His lips demand and soothe with soft nips and tantalizing licks while one hand slides under my clothes to press against my spine, fingers splayed wide.

I drink in the pleasured-filled rumble I draw out of him, scratching lightly along the back of his neck and up into his hair.

He’s breathing hard when he breaks the kiss to nuzzle into me, then sucks in a sharp breath when I lightly scrape my teeth over his throat and kiss a path back to his mouth.

The last bits of himself he was holding back come loose, need tangling with emotion in the sweep of his tongue and the press of his palm on my bare skin. Wes holds me like I’m a prize he’s finally won and can’t fathom letting go.

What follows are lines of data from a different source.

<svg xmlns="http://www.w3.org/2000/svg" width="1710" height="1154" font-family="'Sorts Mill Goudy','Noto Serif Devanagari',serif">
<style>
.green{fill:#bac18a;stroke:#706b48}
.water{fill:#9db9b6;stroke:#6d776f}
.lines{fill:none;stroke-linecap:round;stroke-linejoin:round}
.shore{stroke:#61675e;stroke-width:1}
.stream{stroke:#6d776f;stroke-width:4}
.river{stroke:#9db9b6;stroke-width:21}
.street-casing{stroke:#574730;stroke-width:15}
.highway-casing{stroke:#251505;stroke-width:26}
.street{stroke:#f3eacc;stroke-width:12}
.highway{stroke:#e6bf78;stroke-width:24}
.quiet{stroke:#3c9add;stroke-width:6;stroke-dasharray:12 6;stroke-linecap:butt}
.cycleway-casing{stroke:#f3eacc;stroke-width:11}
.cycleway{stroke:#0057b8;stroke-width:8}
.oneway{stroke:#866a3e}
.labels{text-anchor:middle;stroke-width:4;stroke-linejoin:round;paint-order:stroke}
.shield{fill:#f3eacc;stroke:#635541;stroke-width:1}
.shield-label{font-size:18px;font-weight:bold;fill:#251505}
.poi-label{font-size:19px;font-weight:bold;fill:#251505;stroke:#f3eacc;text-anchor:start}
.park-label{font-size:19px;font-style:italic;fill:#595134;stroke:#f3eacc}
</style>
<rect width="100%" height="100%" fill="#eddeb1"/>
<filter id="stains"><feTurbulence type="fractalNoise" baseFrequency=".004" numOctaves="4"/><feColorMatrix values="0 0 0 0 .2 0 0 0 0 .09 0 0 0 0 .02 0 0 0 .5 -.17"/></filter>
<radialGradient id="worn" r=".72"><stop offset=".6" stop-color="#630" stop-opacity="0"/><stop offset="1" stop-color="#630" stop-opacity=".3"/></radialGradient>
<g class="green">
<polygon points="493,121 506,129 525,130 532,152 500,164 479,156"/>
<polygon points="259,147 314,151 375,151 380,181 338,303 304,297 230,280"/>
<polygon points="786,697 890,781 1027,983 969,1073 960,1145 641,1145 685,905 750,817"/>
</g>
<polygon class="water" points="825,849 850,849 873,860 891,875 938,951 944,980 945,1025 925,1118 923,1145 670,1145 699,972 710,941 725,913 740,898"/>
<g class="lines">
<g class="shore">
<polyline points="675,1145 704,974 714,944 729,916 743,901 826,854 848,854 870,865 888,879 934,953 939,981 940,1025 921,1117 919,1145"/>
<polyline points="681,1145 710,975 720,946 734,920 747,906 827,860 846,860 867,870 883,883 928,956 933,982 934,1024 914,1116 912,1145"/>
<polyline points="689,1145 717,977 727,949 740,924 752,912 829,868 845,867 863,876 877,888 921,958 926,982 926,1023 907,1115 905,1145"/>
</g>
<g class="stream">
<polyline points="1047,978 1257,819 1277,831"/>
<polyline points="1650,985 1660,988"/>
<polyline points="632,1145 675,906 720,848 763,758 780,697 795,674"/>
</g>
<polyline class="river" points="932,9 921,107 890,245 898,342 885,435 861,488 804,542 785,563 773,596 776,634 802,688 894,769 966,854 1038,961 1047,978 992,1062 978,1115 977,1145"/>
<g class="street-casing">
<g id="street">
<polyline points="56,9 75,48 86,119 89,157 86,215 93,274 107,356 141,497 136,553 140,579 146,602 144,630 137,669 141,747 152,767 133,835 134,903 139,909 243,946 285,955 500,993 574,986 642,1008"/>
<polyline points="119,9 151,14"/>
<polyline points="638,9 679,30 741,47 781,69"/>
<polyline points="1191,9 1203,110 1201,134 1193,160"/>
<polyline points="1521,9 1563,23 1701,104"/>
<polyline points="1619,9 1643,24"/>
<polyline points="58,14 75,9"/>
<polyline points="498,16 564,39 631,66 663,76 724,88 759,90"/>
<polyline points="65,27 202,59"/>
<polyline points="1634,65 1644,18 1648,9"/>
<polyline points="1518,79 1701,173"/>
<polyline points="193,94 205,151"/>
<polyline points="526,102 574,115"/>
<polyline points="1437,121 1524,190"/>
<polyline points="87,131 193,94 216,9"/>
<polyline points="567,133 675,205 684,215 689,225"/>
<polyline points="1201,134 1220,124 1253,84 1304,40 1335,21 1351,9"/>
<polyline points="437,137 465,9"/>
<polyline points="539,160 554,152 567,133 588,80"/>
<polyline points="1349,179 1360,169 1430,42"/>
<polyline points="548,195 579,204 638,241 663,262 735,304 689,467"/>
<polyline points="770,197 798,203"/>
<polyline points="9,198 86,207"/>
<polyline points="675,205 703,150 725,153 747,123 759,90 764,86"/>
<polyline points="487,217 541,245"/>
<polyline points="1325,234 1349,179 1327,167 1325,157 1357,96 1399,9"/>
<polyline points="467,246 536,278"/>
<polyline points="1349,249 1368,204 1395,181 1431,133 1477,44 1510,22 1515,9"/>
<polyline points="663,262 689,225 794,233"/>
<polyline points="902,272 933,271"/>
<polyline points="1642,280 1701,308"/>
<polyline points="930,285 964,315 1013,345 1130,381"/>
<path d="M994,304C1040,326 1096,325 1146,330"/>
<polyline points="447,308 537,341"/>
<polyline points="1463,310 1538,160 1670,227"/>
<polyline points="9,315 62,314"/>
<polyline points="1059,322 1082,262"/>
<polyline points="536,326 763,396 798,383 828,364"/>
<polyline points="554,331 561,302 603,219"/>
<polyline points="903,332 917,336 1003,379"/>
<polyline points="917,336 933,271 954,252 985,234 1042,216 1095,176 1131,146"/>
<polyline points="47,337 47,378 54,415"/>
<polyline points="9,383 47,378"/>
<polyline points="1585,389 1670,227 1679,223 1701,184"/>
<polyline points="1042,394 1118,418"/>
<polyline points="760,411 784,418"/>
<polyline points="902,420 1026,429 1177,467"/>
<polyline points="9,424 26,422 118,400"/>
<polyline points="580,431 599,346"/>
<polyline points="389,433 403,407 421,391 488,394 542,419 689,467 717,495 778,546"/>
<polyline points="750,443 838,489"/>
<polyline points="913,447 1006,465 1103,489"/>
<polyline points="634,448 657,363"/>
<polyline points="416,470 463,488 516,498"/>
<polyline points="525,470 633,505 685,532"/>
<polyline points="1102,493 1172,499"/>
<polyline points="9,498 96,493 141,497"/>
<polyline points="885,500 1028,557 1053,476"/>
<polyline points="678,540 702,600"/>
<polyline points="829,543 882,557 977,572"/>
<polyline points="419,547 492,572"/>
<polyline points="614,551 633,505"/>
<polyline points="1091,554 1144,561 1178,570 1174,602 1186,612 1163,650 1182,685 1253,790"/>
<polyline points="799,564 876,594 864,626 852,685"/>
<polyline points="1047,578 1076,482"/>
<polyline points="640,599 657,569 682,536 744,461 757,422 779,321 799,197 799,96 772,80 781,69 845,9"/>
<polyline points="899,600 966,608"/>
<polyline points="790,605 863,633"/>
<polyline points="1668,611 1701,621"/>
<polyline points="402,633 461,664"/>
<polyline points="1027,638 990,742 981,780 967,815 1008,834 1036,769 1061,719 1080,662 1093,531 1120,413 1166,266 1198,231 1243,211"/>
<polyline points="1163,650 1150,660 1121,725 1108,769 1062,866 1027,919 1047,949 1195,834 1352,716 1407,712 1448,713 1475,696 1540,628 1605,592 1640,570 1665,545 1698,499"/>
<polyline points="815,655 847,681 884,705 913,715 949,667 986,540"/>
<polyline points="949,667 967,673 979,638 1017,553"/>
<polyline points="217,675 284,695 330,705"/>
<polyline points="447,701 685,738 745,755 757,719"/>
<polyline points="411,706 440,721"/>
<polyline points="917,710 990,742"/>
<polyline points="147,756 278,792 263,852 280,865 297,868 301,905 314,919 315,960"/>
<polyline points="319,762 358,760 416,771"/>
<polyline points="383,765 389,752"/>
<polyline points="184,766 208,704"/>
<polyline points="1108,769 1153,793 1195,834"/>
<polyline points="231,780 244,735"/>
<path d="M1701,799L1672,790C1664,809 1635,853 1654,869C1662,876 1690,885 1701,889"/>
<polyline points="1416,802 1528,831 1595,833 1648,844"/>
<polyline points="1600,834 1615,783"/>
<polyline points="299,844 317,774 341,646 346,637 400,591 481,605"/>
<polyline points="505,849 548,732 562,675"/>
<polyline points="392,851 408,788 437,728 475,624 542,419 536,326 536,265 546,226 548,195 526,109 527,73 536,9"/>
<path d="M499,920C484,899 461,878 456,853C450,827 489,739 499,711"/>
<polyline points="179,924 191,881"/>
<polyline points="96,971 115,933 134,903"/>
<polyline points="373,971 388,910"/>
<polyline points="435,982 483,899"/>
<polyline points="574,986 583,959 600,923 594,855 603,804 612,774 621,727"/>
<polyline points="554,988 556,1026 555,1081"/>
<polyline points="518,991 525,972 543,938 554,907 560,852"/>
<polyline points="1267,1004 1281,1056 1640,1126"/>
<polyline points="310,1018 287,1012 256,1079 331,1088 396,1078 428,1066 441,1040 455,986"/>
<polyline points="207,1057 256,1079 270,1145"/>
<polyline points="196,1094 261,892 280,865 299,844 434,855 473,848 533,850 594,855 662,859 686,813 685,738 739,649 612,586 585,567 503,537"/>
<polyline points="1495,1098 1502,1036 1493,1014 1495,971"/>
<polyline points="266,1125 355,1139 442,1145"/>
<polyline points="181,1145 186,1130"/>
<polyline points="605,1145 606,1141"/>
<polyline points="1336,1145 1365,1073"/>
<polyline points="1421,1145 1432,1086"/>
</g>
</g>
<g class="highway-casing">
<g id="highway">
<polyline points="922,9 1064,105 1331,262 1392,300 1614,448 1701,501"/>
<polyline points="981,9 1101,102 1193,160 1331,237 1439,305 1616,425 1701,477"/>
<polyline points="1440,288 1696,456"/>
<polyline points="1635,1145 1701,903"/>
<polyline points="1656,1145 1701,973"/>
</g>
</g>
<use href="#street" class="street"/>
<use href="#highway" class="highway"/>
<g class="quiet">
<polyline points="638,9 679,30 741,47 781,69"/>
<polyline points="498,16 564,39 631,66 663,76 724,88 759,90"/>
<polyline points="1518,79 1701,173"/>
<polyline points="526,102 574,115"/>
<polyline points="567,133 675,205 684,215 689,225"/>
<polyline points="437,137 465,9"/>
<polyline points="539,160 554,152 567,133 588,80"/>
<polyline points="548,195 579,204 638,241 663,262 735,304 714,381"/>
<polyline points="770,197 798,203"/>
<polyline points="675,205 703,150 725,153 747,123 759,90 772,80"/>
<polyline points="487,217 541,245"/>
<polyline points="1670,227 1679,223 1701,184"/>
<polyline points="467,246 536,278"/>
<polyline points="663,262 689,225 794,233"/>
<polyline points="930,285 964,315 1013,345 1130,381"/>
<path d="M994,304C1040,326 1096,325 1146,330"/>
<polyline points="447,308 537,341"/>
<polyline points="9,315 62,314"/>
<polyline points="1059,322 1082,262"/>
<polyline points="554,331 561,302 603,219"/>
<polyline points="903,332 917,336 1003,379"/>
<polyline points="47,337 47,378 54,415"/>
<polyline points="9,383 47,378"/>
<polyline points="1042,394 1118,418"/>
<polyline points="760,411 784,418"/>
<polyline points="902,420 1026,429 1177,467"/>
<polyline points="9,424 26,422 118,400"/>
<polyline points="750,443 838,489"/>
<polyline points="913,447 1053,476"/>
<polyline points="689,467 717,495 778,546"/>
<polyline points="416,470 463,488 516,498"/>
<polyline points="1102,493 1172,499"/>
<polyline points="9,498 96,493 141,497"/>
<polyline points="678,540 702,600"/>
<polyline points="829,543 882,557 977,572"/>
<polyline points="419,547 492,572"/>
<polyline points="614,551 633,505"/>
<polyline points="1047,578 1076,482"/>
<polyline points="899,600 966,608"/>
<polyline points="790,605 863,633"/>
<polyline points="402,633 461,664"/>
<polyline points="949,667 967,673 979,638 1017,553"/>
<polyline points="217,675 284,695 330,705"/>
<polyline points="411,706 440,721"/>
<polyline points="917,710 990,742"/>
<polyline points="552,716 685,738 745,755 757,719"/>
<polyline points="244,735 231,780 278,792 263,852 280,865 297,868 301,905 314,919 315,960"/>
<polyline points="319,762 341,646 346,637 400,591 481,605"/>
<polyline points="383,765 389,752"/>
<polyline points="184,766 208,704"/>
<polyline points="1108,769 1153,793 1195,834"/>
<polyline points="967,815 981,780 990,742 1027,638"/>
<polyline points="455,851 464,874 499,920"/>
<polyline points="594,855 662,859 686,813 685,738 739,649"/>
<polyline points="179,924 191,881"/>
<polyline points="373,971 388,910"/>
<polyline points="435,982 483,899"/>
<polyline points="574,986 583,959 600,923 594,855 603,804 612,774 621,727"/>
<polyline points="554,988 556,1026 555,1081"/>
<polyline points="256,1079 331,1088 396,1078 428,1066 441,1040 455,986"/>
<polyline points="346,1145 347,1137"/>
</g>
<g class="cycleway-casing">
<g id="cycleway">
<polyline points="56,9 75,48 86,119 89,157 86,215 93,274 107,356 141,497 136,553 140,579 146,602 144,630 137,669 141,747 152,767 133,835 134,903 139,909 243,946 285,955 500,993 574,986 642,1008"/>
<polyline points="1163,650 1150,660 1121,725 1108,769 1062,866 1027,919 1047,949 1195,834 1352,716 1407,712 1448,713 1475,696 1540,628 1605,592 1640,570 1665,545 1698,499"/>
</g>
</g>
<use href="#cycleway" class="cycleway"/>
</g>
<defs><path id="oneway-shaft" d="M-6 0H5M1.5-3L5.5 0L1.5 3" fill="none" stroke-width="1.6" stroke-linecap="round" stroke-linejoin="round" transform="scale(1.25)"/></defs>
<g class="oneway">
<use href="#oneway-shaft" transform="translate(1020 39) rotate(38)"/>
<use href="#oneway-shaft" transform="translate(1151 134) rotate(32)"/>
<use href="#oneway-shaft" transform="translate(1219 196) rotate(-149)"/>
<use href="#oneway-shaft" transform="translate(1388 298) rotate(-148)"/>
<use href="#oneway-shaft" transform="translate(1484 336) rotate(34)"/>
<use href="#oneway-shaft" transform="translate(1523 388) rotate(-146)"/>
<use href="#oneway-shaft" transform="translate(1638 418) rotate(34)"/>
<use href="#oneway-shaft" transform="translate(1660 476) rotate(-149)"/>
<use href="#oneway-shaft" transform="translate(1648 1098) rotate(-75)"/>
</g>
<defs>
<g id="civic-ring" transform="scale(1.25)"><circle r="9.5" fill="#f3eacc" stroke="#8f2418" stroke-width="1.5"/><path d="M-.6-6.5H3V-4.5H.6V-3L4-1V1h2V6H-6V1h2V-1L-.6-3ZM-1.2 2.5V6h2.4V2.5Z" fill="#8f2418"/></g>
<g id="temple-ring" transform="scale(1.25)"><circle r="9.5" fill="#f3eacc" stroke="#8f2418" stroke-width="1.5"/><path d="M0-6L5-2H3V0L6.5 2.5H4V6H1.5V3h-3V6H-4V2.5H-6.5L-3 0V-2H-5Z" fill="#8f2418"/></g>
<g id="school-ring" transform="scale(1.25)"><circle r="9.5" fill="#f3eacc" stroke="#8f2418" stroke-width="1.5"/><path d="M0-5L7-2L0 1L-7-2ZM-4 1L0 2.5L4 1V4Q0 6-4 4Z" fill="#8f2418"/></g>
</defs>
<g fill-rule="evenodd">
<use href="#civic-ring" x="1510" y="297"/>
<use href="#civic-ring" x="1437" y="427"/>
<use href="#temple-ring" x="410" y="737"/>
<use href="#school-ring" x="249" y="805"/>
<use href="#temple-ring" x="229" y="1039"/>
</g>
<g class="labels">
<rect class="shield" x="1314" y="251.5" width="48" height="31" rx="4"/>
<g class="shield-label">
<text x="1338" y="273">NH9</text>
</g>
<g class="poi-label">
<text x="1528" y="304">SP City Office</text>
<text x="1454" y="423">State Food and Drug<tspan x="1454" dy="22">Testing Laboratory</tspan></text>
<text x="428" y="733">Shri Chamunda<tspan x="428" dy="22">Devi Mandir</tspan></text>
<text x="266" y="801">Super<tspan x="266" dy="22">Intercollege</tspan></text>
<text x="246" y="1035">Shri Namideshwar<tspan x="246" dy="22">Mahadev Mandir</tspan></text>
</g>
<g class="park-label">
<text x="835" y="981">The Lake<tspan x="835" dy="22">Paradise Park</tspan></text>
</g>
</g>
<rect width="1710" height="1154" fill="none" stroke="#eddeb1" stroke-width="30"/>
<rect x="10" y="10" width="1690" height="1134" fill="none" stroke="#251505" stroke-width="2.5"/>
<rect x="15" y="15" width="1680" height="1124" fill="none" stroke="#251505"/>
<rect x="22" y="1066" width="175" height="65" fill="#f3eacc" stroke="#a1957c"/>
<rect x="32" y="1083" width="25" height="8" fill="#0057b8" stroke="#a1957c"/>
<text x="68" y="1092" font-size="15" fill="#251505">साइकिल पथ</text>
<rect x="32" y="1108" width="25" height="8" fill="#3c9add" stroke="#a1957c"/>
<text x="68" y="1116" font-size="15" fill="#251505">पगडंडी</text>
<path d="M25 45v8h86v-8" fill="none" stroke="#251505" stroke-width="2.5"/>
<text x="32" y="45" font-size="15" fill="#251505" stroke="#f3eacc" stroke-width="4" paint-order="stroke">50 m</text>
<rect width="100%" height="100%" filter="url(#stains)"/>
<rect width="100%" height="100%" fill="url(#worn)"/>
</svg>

A tornado could drop in the hotel parking lot. I wouldn’t notice. I’ve lost myself in the smell of his soap and the taste of his skin, the crisp hair on his chest as I explore under his shirt, the flex of muscle in his abdomen when my touch dances lower.

Lungs burning, I break the kiss and gulp in air, my cheek on his shoulder. Wes’s breath is far from steady, his chest rising and falling beneath me as he runs a hand up and down my spine in a soothing stroke. His other hand returns to my hair, sifting through the tangles.

“I hope that clears things up for you.”